Aim of the task:
Answer these questions from the post on SQL Server 2008 page compression:
1. Where on a page is the dictionary stored in dictionary compression?
2. Which rebuild option sets the maximum number of processors a rebuild may use?
3. What was the data size of the cooked customer table with page compression?

Excerpt:
▼▼▼
THE SQL Server Blog Spot on the Web

Welcome to SQLblog.com - The SQL Server blog spot on the web Sign in | |
in Search

Linchi Shea

Checking out SQL Server via empirical data points

SQL Server 2008 Page Compression: Using multiple processors

SQL Server 2008 has introduced a long sought after feature -- Data Compression. This is a great feature, and I have no doubt it'll be widely used. The key compression method is called page compression, which uses the following three techniques to reduce the space taken up by duplicates on a page:

  • Row compression. This technique changes the storage formats of many fixed-length datatypes (e.g. char, int, money, binary, datetime, and so on) so that they occupy only the required number of bytes plus a small overhead.
  • Prefix compression. This technique finds duplicate prefixes on a page for each column , and replaces each duplicate with a small reference number.
  • Dictionary compression. This technique finds duplicate values on a page, collects them into a dictionary stored after the page header but before the data rows, and replaces the duplicate values with their corresponding offsets in the dictionary.

You can read more about SQL Server 2008 data compression in SQL2008 CTP6 Books Online.

In this post, I'll focus on a very specific question: How does the number of processors impact rebuilding a table with page compression? Note that one way to enable page compression on a table is to rebuild it with the option data_compression set to page. The following is an example:

ALTER TABLE customer REBUILD WITH (DATA_COMPRESSION=PAGE);

Since compressing a table is a CPU intensive operation, one naturally would expect that using multiple processors should help reduce the elapsed time of the above command. How do you instruct SQL Server 2008 to take advantage of multiple processors? There exists another rebuild option called MAXDOP, which you can use to inform SQL Server of the max number of processors you want the rebuild to use. The following is an example of setting the MAXDOP option to 8:

ALTER TABLE customer REBUILD WITH (DATA_COMPRESSION=PAGE, MAXDOP=8);

To find out the impact of multiple processors (or the impact of setting MAXDOP to different values) on the elapsed time of the above command, I ran a series of tests with the command by setting MAXDOP to 0, 1, 2, 3, 4, 5, 6, 7, and 8 in turn. Before I report the test results, I should give you some information about the test setup:

  • The TPC-C customer table was used to produce all the test results reported here. However, the original customer table in the TPC-C benchmark was not very compressible because its data didn't include many duplicates. For test purposes, I 'cooked' the table to make it more compressible. After I cooked it, the data size of the table was ~2,181,864KB without data compression, and was ~439,672KB with page compression.
▲▲▲
Data below:
▼▼▼
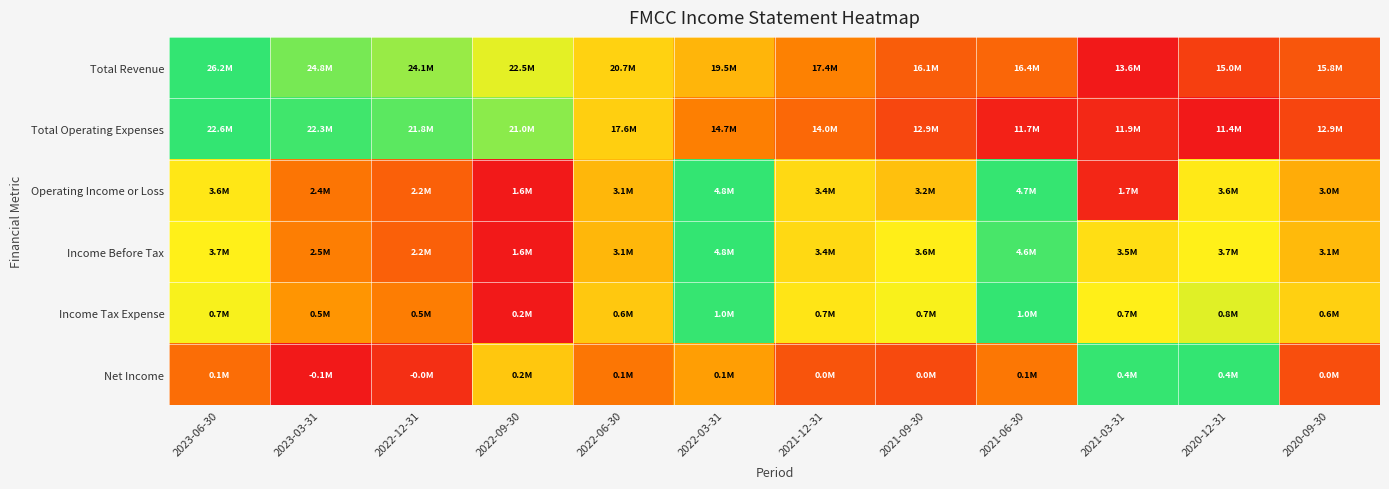

How many categories are shown in the chart?

12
▲▲▲
Response to this task:
1. After the page header but before the data rows.
2. MAXDOP.
3. About 439,672KB.